Swap "land-cover class" for "terrain type" and reproduce the material, starting at its beginning and ending at the line containing "1L41 9L0 0V89L14". Keep everything else unchanged.

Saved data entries
■ ■ ■ ■ ■
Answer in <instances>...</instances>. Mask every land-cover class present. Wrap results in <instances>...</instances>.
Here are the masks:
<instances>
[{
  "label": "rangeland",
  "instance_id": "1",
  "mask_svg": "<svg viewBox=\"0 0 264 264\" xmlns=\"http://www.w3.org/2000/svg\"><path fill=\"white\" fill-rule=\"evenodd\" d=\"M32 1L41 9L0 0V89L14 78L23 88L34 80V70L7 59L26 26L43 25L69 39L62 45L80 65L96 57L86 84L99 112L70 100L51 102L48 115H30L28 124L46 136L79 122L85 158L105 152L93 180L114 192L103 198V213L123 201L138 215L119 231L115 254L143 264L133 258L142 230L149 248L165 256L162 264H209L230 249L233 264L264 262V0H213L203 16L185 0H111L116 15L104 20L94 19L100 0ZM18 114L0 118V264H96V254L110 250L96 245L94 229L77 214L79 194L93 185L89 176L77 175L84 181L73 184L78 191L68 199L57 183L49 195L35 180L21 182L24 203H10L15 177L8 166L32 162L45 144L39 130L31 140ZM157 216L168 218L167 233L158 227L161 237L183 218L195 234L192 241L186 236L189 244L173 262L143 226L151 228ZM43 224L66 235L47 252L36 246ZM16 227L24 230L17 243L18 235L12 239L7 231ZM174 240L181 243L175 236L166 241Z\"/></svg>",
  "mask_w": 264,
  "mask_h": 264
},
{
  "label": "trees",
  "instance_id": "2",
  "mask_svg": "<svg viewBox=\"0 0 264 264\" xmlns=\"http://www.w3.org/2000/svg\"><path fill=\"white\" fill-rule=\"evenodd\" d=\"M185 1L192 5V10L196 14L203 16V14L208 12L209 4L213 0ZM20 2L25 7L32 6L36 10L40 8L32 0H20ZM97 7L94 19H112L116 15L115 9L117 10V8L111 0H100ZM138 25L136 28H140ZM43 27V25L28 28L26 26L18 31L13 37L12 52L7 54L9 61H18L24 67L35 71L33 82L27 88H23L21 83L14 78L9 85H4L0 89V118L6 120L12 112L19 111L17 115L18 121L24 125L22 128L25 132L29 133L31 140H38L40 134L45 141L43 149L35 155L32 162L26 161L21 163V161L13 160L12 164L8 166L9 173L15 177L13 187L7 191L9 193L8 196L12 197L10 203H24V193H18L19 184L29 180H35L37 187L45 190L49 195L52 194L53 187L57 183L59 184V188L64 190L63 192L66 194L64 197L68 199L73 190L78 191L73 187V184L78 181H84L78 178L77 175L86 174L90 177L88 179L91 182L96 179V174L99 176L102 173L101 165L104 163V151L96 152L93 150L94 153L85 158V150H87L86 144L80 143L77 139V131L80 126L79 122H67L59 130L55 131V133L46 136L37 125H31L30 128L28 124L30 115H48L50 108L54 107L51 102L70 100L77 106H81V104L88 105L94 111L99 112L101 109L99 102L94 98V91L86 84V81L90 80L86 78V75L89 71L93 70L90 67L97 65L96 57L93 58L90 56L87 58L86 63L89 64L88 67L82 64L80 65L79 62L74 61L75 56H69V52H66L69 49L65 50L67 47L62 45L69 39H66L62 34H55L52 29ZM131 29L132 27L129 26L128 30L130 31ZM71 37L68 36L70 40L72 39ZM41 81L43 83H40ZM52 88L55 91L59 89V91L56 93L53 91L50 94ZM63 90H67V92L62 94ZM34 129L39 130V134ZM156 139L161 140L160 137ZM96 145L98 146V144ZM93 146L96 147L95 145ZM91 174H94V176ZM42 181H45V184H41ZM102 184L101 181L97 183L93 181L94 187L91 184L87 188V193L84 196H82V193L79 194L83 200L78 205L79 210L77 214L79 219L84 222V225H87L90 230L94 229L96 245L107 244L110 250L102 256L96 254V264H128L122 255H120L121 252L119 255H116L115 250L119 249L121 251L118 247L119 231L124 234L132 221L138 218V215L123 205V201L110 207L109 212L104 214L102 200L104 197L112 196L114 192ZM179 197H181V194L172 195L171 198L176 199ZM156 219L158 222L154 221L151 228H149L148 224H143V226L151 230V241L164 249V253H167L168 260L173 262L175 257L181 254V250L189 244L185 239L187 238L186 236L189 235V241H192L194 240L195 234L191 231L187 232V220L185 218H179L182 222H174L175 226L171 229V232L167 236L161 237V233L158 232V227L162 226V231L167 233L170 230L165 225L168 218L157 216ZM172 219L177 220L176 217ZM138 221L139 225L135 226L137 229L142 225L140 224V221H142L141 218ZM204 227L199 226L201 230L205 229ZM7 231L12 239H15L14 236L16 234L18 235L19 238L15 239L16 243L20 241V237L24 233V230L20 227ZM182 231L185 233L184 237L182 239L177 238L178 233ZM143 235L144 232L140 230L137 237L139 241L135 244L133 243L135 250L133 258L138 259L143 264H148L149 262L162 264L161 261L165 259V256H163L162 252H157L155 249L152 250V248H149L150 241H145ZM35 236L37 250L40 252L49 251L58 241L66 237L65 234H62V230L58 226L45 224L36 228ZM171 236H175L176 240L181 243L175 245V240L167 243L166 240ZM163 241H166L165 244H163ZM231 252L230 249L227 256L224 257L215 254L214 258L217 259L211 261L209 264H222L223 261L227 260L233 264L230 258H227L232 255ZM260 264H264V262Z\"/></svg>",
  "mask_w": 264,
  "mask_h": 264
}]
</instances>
■ ■ ■ ■ ■
◆ **Response for this exercise**:
Answer in <instances>...</instances>. Mask every terrain type present. Wrap results in <instances>...</instances>.
Here are the masks:
<instances>
[{
  "label": "rangeland",
  "instance_id": "1",
  "mask_svg": "<svg viewBox=\"0 0 264 264\" xmlns=\"http://www.w3.org/2000/svg\"><path fill=\"white\" fill-rule=\"evenodd\" d=\"M32 1L41 9L0 0V89L14 78L23 88L34 80V70L7 59L26 26L43 25L69 39L62 45L80 65L96 57L86 84L99 112L70 100L51 102L48 115H30L28 124L46 136L79 122L85 158L105 152L93 180L114 192L103 198V213L123 201L138 215L119 231L115 254L143 264L133 258L142 230L149 248L165 256L162 264H209L230 249L233 264L264 262V0H213L203 16L185 0H111L116 15L104 20L94 19L100 0ZM18 114L0 118V264H96V254L110 250L96 245L94 229L77 214L79 194L93 185L89 176L77 175L84 181L73 184L78 191L68 199L57 183L49 195L35 180L21 182L24 203H10L15 177L8 166L32 162L45 144L39 130L31 140ZM157 216L168 218L167 233L158 227L161 237L183 218L195 234L192 241L186 236L189 244L173 262L143 226L151 228ZM43 224L66 235L47 252L36 246ZM16 227L24 230L17 243L18 235L12 239L7 231ZM174 240L181 243L175 236L166 241Z\"/></svg>",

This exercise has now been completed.